Nuestros ojos se adaptan a los cambios de luz a gran velocidad y restan importancia a los cambios de intensidad de luz entre luces y sombras (no muestran zonas negras ni "quemadas"), enfocan con tal rapidez que daría la impresión de que todo se encuentra siempre enfocado (la cámara tiene una profundidad de campo limitada), percibimos las imágenes en tres dimensiones y no planas, y sobre todo, nuestro cerebro es selectivo con lo que vemos. Esto significa que procesa la imagen y centra su atención en los detalles que nos interesan o nos impactan y desecha el resto.
Estos barcos dispuestos a ser reparados estaban rodeados de otros objetos y maquinaria del puerto, pero desde este ángulo y empleando un gran angular para dar profundidad a la escena, conseguimos aislarlos y centrar en ellos la atención del obervador.
La cámara, por el contrario, capta todo junto mostrando la escena cargada de detalles sin interés que ensucian la escena que nuestro cerebro había "limpiado".
Por otra parte, no debemos olvidar que también posee ventajas que hay que aprovechar, como la capacidad de atraer nuestra atención con ayuda del encuadre hacia temas que pasarían desapercibidos, o la capacidad de congelar el movimiento.
Cuando ya tenemos esto presente, el siguiente paso es aprender a mirar para escoger el tema, es decir, decidir qué queremos mostrar. Y esto puede no ser fácil, porque suele haber mucho donde elegir a nuestro alrededor. Y cuanto más compleja y más abundante en detalles sea la escena más cuidadosos debemos ser para evitar cargar la foto de detalles que desviarían la atención del tema central.
Un camino rodeado de árboles altos. Para mostrar su magnitud, el fotógrafo ha de ser cuidadoso a la hora de componer la imager. En este caso, la presencia del banco y la mesa de piedra al fondo nos ayuda a percibir la escala.

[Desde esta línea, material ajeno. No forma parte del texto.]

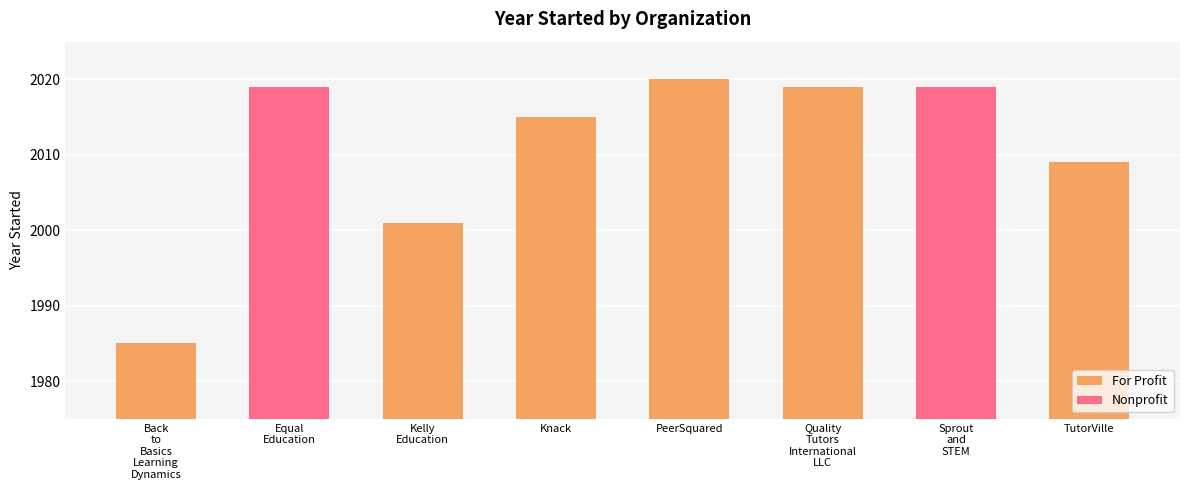

List the labels in order of value, smallest first.

Back to Basics Learning Dynamics, Kelly Education, TutorVille, Knack, Equal Education, Quality Tutors International LLC, Sprout and STEM, PeerSquared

Una vez que hemos encontrado esa imagen o ese detalle que excita nuestros sentidos, es el momento de detenerse a reflexionar. Hay que observar la escena con calma por el visor. Debemos movernos alrededor del motivo ( si es posible, claro) para buscar el encuadre más interesante o para eliminar detalles molestos. En ocasiones, simplemente desplazándonos unos metros podemos, por ejemplo emplear las hojas bajas de un árbol como marco para la fotografía de un paisaje o captar un reflejo en el agua o cualquier superficie reflectante que en principio nos había pasado desapercibido y que ofrece un nuevo punto de vista singular.
Todo estos pasos, aparentemente laboriosos, se realizan de forma mecánica con la práctica.
En este proceso fotográfico podemos incluso permitirnos el componer nosotros la escena (mover, quitar o añadir objetos). Son imágenes estudiadas ,y a veces, diseñadas por el fotografo. Sin embargo no siempre es así. La vida está llena de instantes fugaces que, si el fotógrafo quiere captar, ha de estar preparado para anticiparse al momento. Si queremos plasmar una carcajada espontánea en una reunión o las consecuencias de las travesuras de nuestro gato, por poner algún ejemplo, hemos de estar al acecho, con todos los reglajes de nuestra cámara a punto y, por su puesto, con ella fuera de su funda.